Faucherre A, ou Maati HM, Nasr N, Pinard A, Theron A, Odelin G, Desvignes JP, Salgado D, Beroud GC, Avierinos JF, Lebon G, Zaffran S, Jopling C
bioRxiv. 2019;[Preprint] doi:10.1101/528588
Aims: During embryogenesis, the onset of circulatory blood flow generates a variety of hemodynamic forces which reciprocally induce changes in cardiovascular development and performance. It has been known for some time that these forces can be detected by as yet unknown mechanosensory systems which in turn promote cardiogenic events such as outflow tract and aortic valve development. PIEZO1 is a mechanosensitive ion channel present in endothelial cells where it serves to detect hemodynamic forces making it an ideal candidate to play a role during cardiac development. We sought to determine whether PIEZO1 is required for outflow tract and aortic valve development.

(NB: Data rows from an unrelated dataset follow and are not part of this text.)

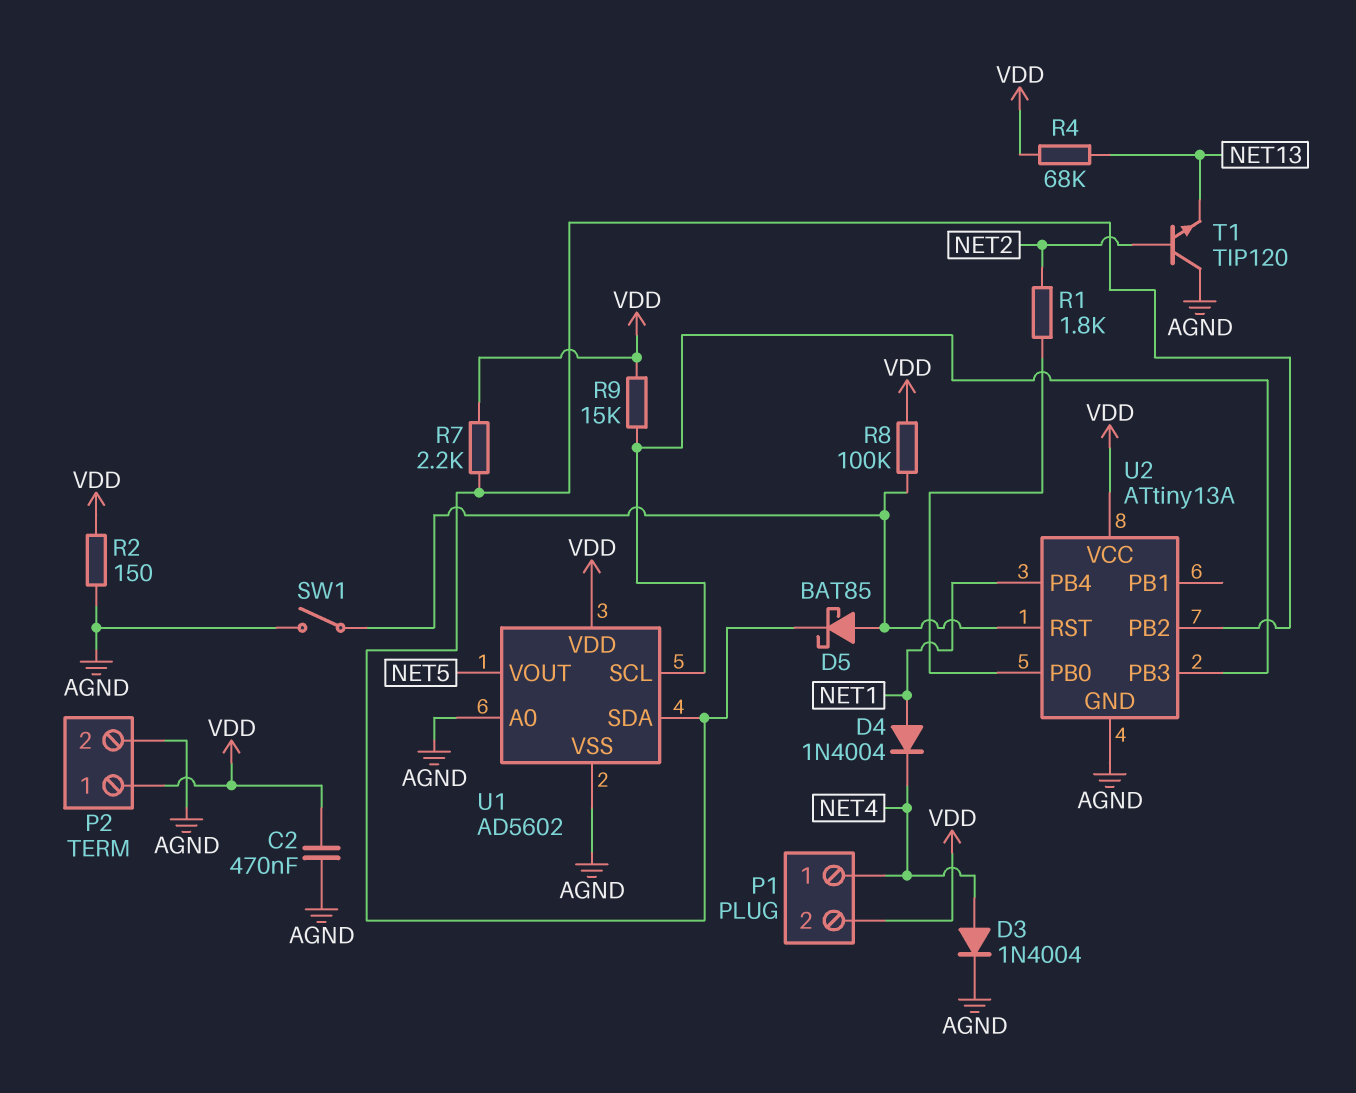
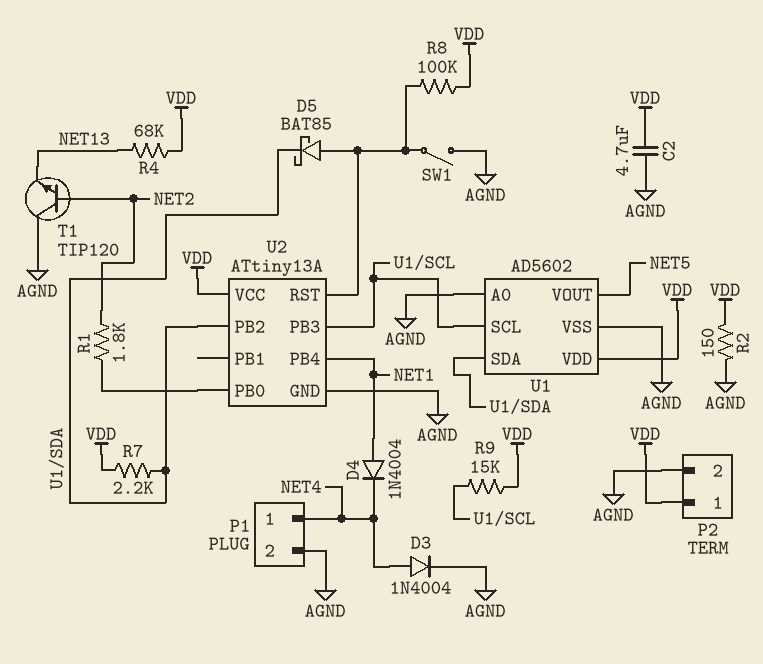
C2: 470nF (AGND, VDD) -> 4.7uF (AGND, VDD)
P1 pin 2: VDD -> AGND

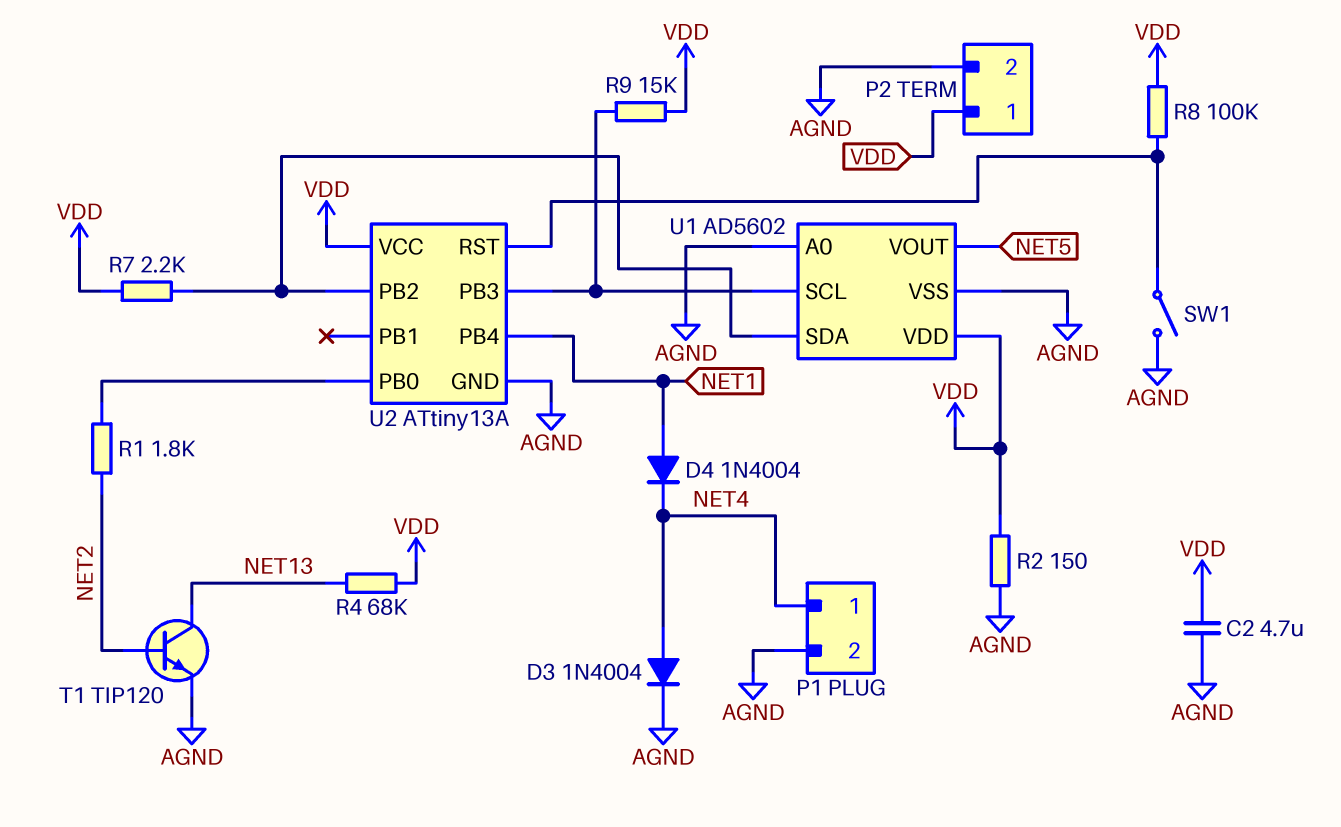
D5: schottky BAT85 (A U2/RST, K U1/SDA) -> none
T1: NPN TIP120 (B NET2, C AGND, E NET13) -> NPN TIP120 (B NET2, C NET13, E AGND)

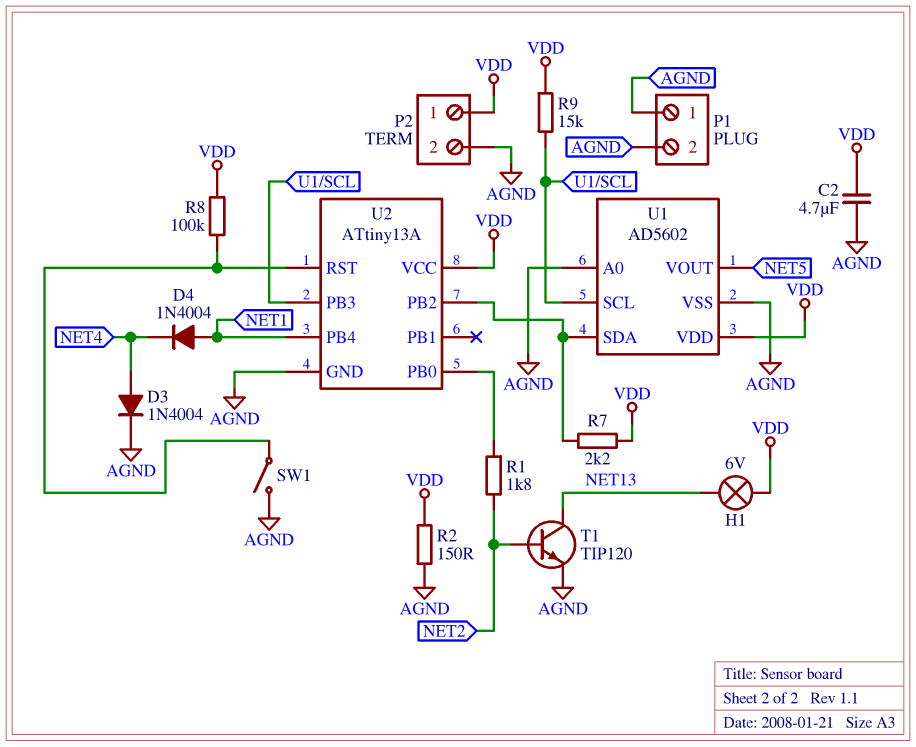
H1: none -> lamp 6V (NET13, VDD)
P1 pin 1: NET4 -> AGND
R4: 68k (NET13, VDD) -> none

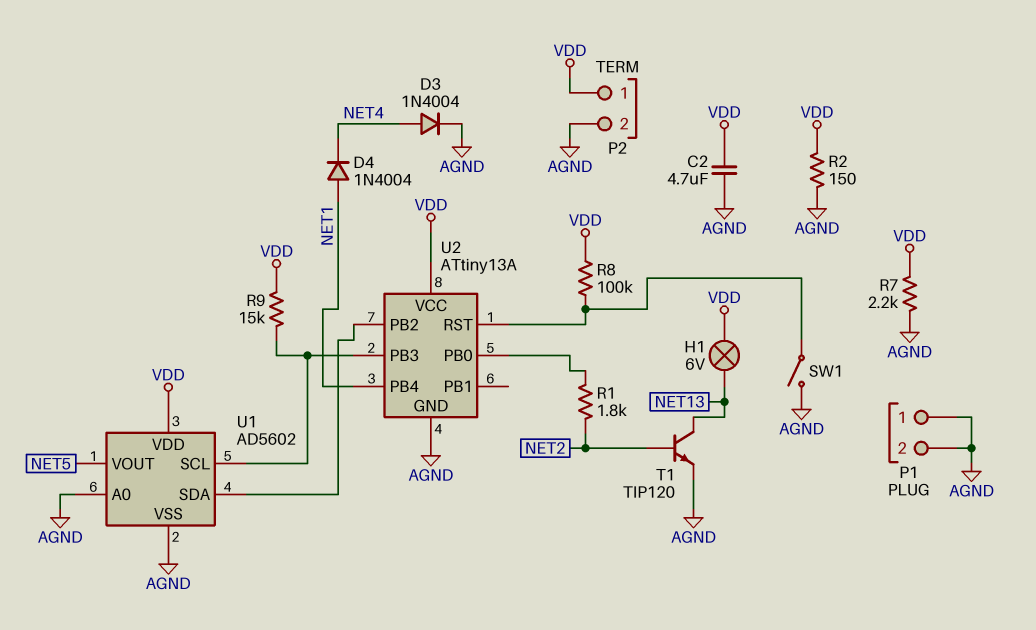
R7: 2.2k (U1/SDA, VDD) -> 2.2k (AGND, VDD)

Methods and results: By analysing heart development in zebrafish we have determined that piezo1 is expressed in the developing outflow tract where it serves to detect hemodynamic forces. In particular, we have found that mechanical forces generated during the cardiac cycle activate Piezo1 which triggers nitric oxide to be released in the outflow tract. Consequently, disrupting Piezo1 signalling leads to defective outflow tract and aortic valve development and indicates this gene may be involved in the etiology of congenital heart diseases. Based on these findings, we analysed genomic data generated from a cohort of bicuspid aortic valve patients and identified 3 probands who each harboured a novel variant in PIEZO1. Subsequent in vitro and in vivo assays indicates that these variants behave as dominant negatives leading to an inhibition of normal PIEZO1 mechanosensory activity and defective aortic valve development. Conclusion: These data indicate that the mechanosensitive ion channel piezo1 is required for OFT and aortic valve development and, furthermore, dominant negative variants of PIEZO1 appear to be associated with BAV in humans.